# Is dublin airport busy early sat morning?



## runner (12 Nov 2009)

Going to UK 6.30am Sat.
Is the airport busy this time of day at weekends, does anyone know?

R


----------



## RIAD_BSC (12 Nov 2009)

Usually yes, it can be. I've often got 7am-ish flights from Dublin on Saturdays and the place has been wedged. But you might be okay this week. Liverpool, Man Utd, Leeds etc are not playing this week, so the thousands of football fans that always fly over on Saturday mornings from Dublin won't be there. If you've checked in online, arrive at the airport at about 5.45am and you'll easily be ok to catch your plane. I'd say you'll make it even if you arrive at 6am.


----------



## runner (12 Nov 2009)

Thanks for quick reply - thats great!
Was thinging as well that the premiership matches not being on would be a help. Cheers.


----------



## mystry4all (12 Nov 2009)

Too Busy...I was surprised last saturday.....it took m about 45 minuts at the check in


----------



## niceoneted (12 Nov 2009)

It can be very busy or it could be quiet. It really varies all the time - I work at the airport. 
If you are flying Ryanair you could be flying from a gate at the end of pier D which can be a good 10-15 min walk - depending on pace. 
I would give myself a good 45 -50 mins at the least.


----------



## runner (13 Nov 2009)

Yes, its Ryanair.
Better be there an hour before to be sure then.


----------



## shesells (13 Nov 2009)

runner said:


> Yes, its Ryanair.
> Better be there an hour before to be sure then.

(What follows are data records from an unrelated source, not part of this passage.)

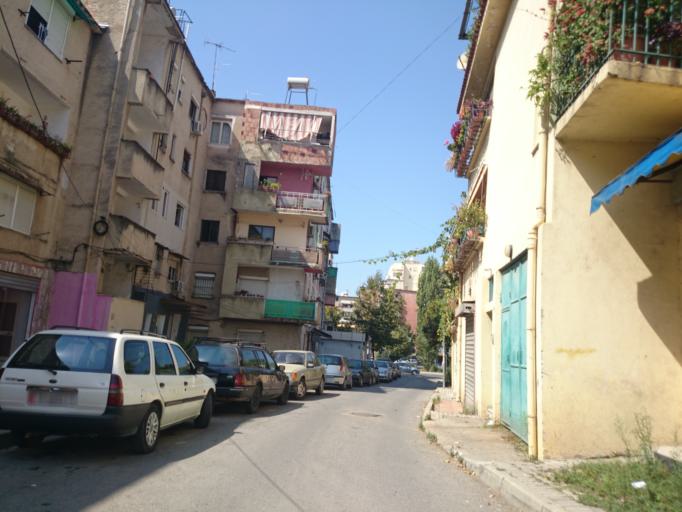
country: AL
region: Tirane
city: Tirana
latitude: 41.3293
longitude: 19.8339
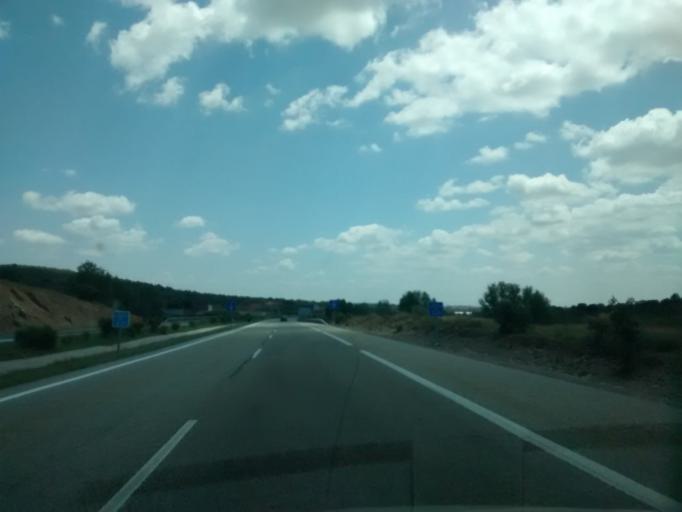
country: ES
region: Castille and Leon
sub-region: Provincia de Leon
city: Villaobispo de Otero
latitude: 42.4809
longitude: -6.1050
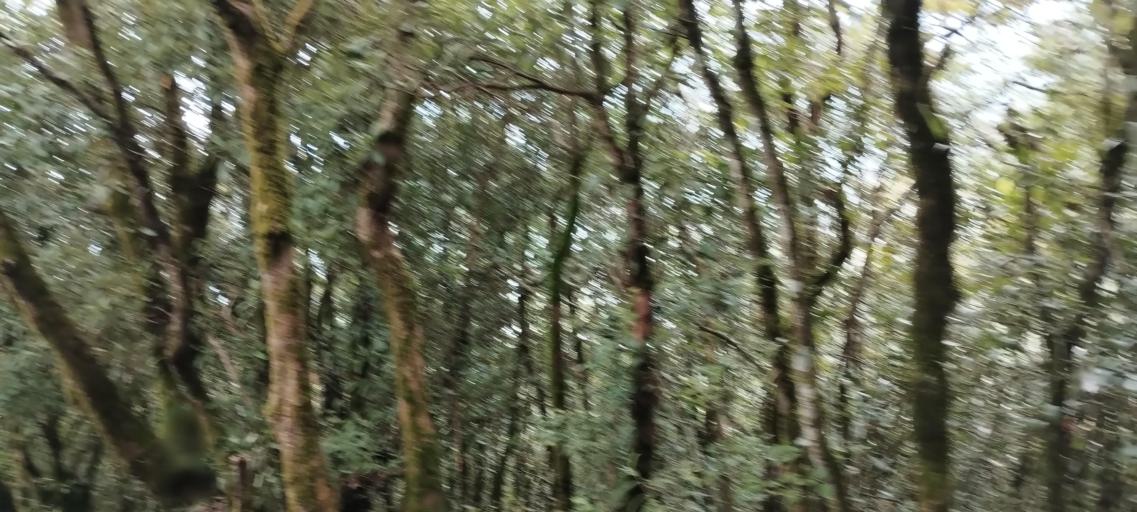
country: NP
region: Central Region
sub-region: Bagmati Zone
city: Kathmandu
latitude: 27.7883
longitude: 85.3810
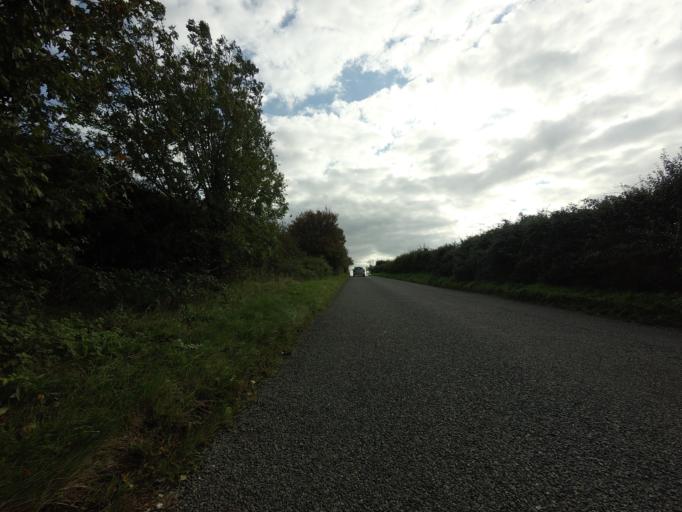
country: GB
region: England
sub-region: Norfolk
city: Snettisham
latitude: 52.9036
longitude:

An hour? Good luck! Security the last two Saturdays I've been there for early flights took 45 and 55 mins.


----------



## mystry4all (13 Nov 2009)

Only at the check in took me 45 minutes and about 20 minutes at the security check....but i was with a baby and stroller....


----------



## Eanair (13 Nov 2009)

I would leave an hour at least - security queues can either be fine or terrible, and my experiences at that hour of the morning are usually towards the terrible side.


----------



## undo (13 Nov 2009)

How do people manage to waste that much time on security? I have flown out of Dublin airport around a 100 times by now, often in the mornings and on the weekends. I always arrive with just a few minutes to spare before boarding starts and *never* was late or missed a flight. I remember when security queues were bad a couple of years ago but then they stocked up on staff and x-ray machines and it has been grand ever since. Do people check in at the airport and somehow count that as "security" time? Or do they drop off bags and count that as "security"? If you are really just thinking of the one line with the x-ray at the end, I have *never* seen that take more than 15 minutes in years...


----------



## Eanair (13 Nov 2009)

Undo, I'm referring specifically to the queue with the x-ray at the end. I've flown from Dublin airport at least once a week for the past 6 months (yes, I know, my carbon footprint doesn't bear thinking about), with most flights between 6 and 7 a.m. On rare occasions the security queue has been fine, under 5 minutes, but my general experience has been that the queue is about 25-30 minutes. It's improved slightly since the end of the peak summer travel period, but can vary from day to day. I generally fly to the UK with Aer Lingus, so bag-dropping etc is very quick, and I'm not counting that time at all.


----------



## undo (13 Nov 2009)

Very weird. I am accumulating a carbon footprint at about the same pace, on the same days of the week - and the queue is always grand for me. Maybe it makes a huge difference which security checkpoint you pick, the left or the right one? I tend to go for the one on the right. But the few times I have gone to the one on the left, it was usually just as fine.


----------



## Eanair (13 Nov 2009)

Like all queues, the one I'm not in moves the fastest 

Either that or my uncaffeinated state at that hour of the morning is affecting my perception of time. See you in the queue!


----------



## csirl (13 Nov 2009)

I agree with undo. Even when it's busy, you're rarely more than 15min in the queue. When its not busy, you can be through in a couple of minutes. I think people use this as an excuse for missing a flight because they were distracted shopping or drinking in the bar.

Dublin airport is very busy most mornings at 6:30am. Remember that Ryanair have a load of planes permanently based on the airport and they all depart at this time.


----------



## runner (13 Nov 2009)

Thanks for all replies.
Im specifically interested only in sat mornings, and its a flight I CANT miss.
Im now thinking I will have to camp overnight!
Seriously, 5:30 there for 6:30 departure, already checked in on line, hand luggage only.
Surely Im safe with that schedule.


----------



## Eanair (13 Nov 2009)

Yep, should be fine with that. Have a good flight.


----------